Se n’è andato uno dei più grandi registi della storia del cinema e, indiscutibilmente, il più grande tra quelli viventi. Ingmar Bergman, un gigante, una leggenda, uno degli ultimi sopravvissuti tra quegli avi creatori del linguaggio del cinema, allo stesso tempo classico e sperimentale. Un fantasma vivente, ormai, da venticinque anni, tanto che spesso ci si sorprendeva a pensarlo ancora vivo in questo nuovo millennio. L’ultima sua opera cinematografica, infatti, risale al 1982 ed è il capolavoro Fanny e Alexander, vincitore tralaltro degli oscar come miglior film straniero, migliore scenografia e migliori costumi.

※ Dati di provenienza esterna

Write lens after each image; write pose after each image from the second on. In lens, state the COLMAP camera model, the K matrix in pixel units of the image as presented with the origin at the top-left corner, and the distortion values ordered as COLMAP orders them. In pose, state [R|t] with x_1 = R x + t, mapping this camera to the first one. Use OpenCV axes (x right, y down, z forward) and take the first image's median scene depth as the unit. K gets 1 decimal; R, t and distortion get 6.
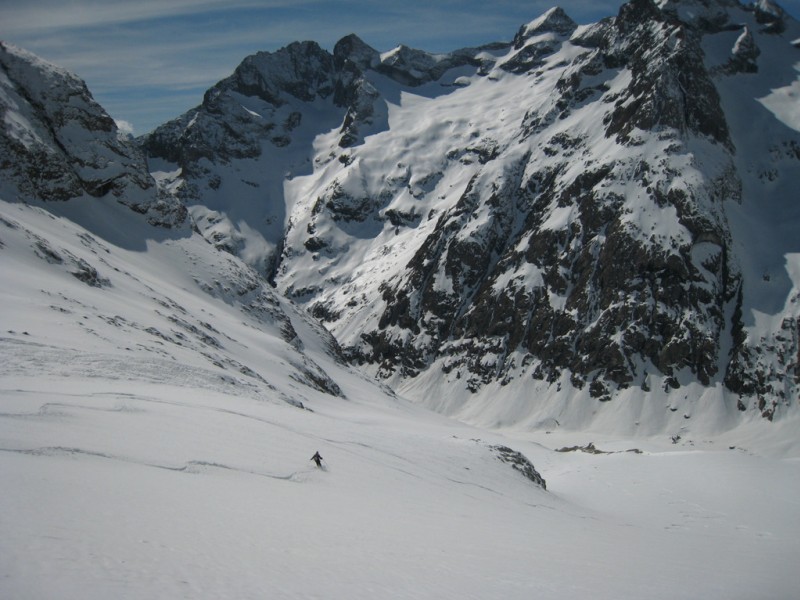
lens RADIAL K [[642.5, 0, 400.0], [0, 642.5, 300.0], [0, 0, 1]] dist [-0.168837, 0.116169]
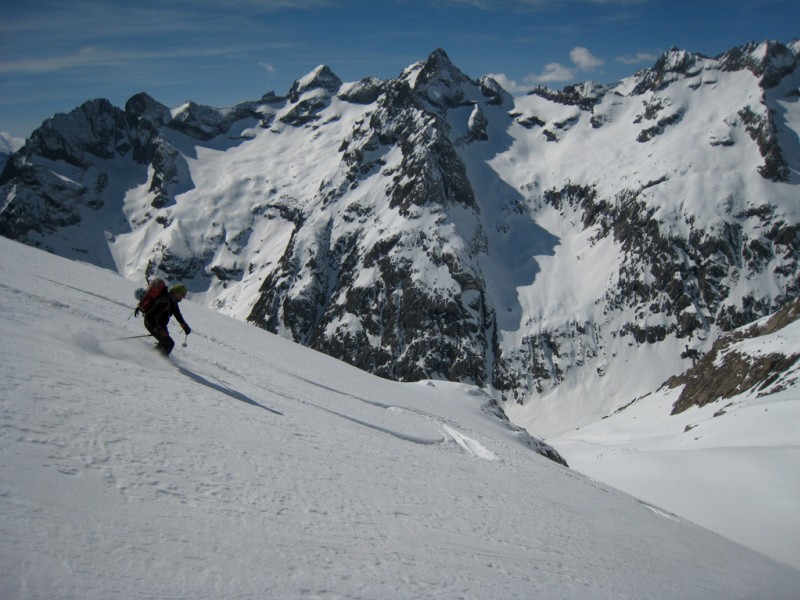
lens RADIAL K [[642.5, 0, 400.0], [0, 642.5, 300.0], [0, 0, 1]] dist [-0.168837, 0.116169]
pose [[0.924792, -0.109619, 0.364339, -0.151682], [0.104773, 0.993945, 0.033106, -0.093506], [-0.365762, 0.007557, 0.930678, -0.249170]]
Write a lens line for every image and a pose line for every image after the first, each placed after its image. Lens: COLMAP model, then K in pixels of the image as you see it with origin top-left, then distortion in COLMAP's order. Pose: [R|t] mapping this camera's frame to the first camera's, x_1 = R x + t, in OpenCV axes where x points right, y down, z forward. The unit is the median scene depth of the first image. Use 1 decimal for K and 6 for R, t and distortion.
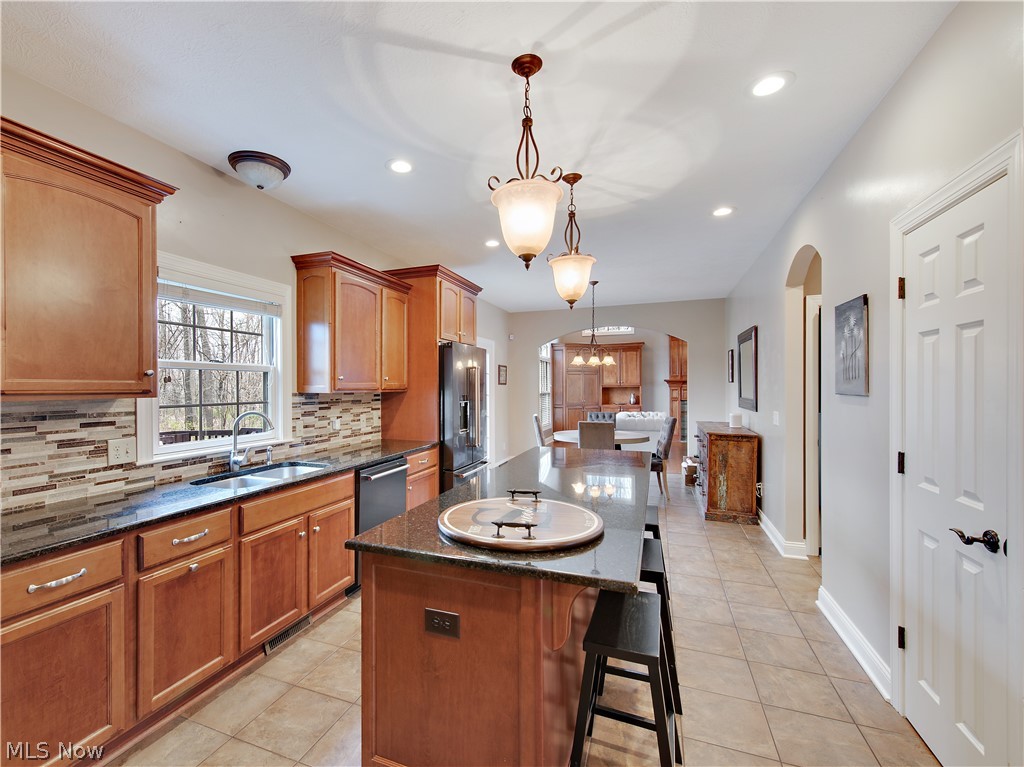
lens RADIAL K [[441.0, 0, 491.7], [0, 441.0, 389.5], [0, 0, 1]] dist [0.092417, -0.000030]
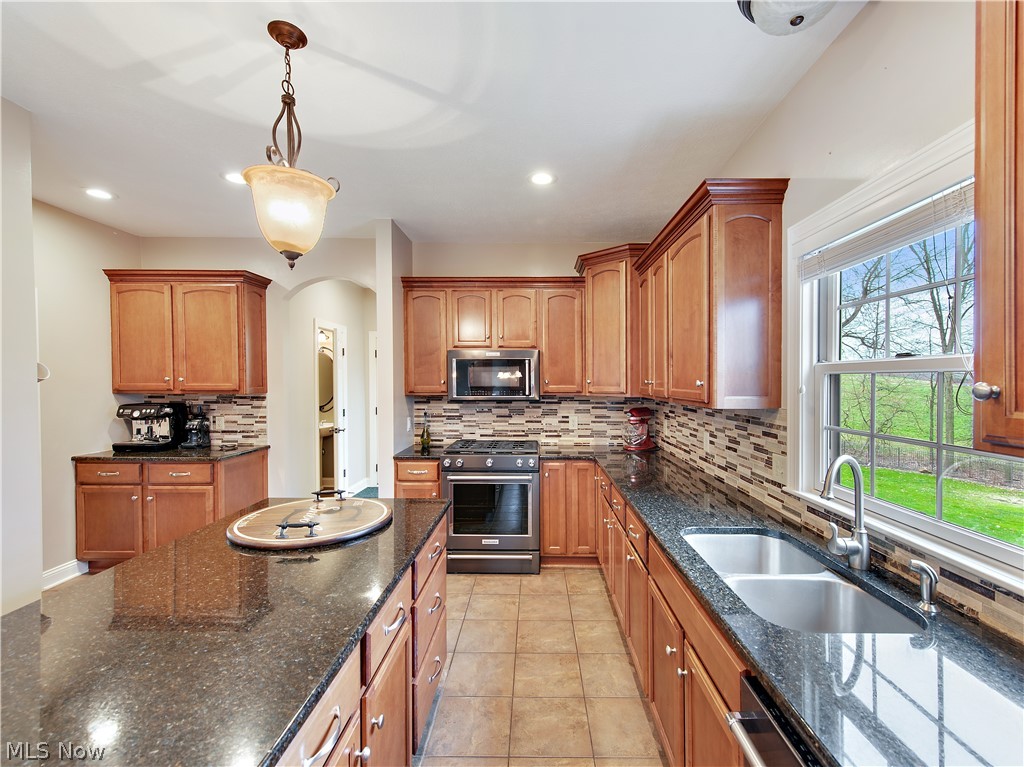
lens RADIAL K [[417.4, 0, 535.5], [0, 417.4, 383.2], [0, 0, 1]] dist [0.013611, -0.000044]
pose [[-0.934971, 0.003704, -0.354704, -0.054289], [-0.002187, 0.999866, 0.016205, -0.040525], [0.354717, 0.015927, -0.934838, 1.391608]]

Da allora, la sua presenza incombeva nell’anima di qualunque appassionato di cinema, ma come assenza contingente di una filmografia eterna. Nonostante egli ci abbia comunque regalato nel 2003 un notevole film per la televisione, Sarabanda –trasmesso in Italia in tarda serata, meditate gente!- e si sia dedicato a diverse regie teatrali e, appunto, televisive, la sua condizione di esule, rispetto a questa civiltà contemporanea, divenne definitiva dal 1995.
Dopo la morte della moglie Ingrid – l’ultima di cinque consorti- il regista svedese viveva da solo sull’isola di Faaro, una splendida località che egli aveva spesso utilizzato come location per le sue riprese, basti ricordare il sublime Un’estate d’amore del 1951. Nessun regista attuale, parlo di quelli nati dal dopoguerra ad oggi, può reggere il paragone. Sarebbe quantomeno un’insolenza verso chi, come lui, aveva indefessamente assoggetato il cinema all’arte, senza se e senza ma, seguendo un proprio percorso personale che lo portava, film dopo film, a fare i conti con i fantasmi del proprio passato.
Spettri, abbagli, reminiscenze, che Bergman riusciva magistralmente a spersonificare, e a rendere come paradigma collettivo che si è eternato nella sua opera. La capacità attraverso il pretesto della narrazione, di cui era un maestro, di riflettere sublimemente sui temi più alti e più misteriosi dell’esistenza e sul suo perché. Il senso del tempo e della vita, il rapporto con il divino, col dio cattolico soprattutto, e, soprattutto, col suo silenzio in questa terra, e i conseguenti drammi esistenziali. Eppoi il teatro, l’arte come necessità di trascendenza, i rapporti umani tra i sessi, le verità femminili, quelle maschili.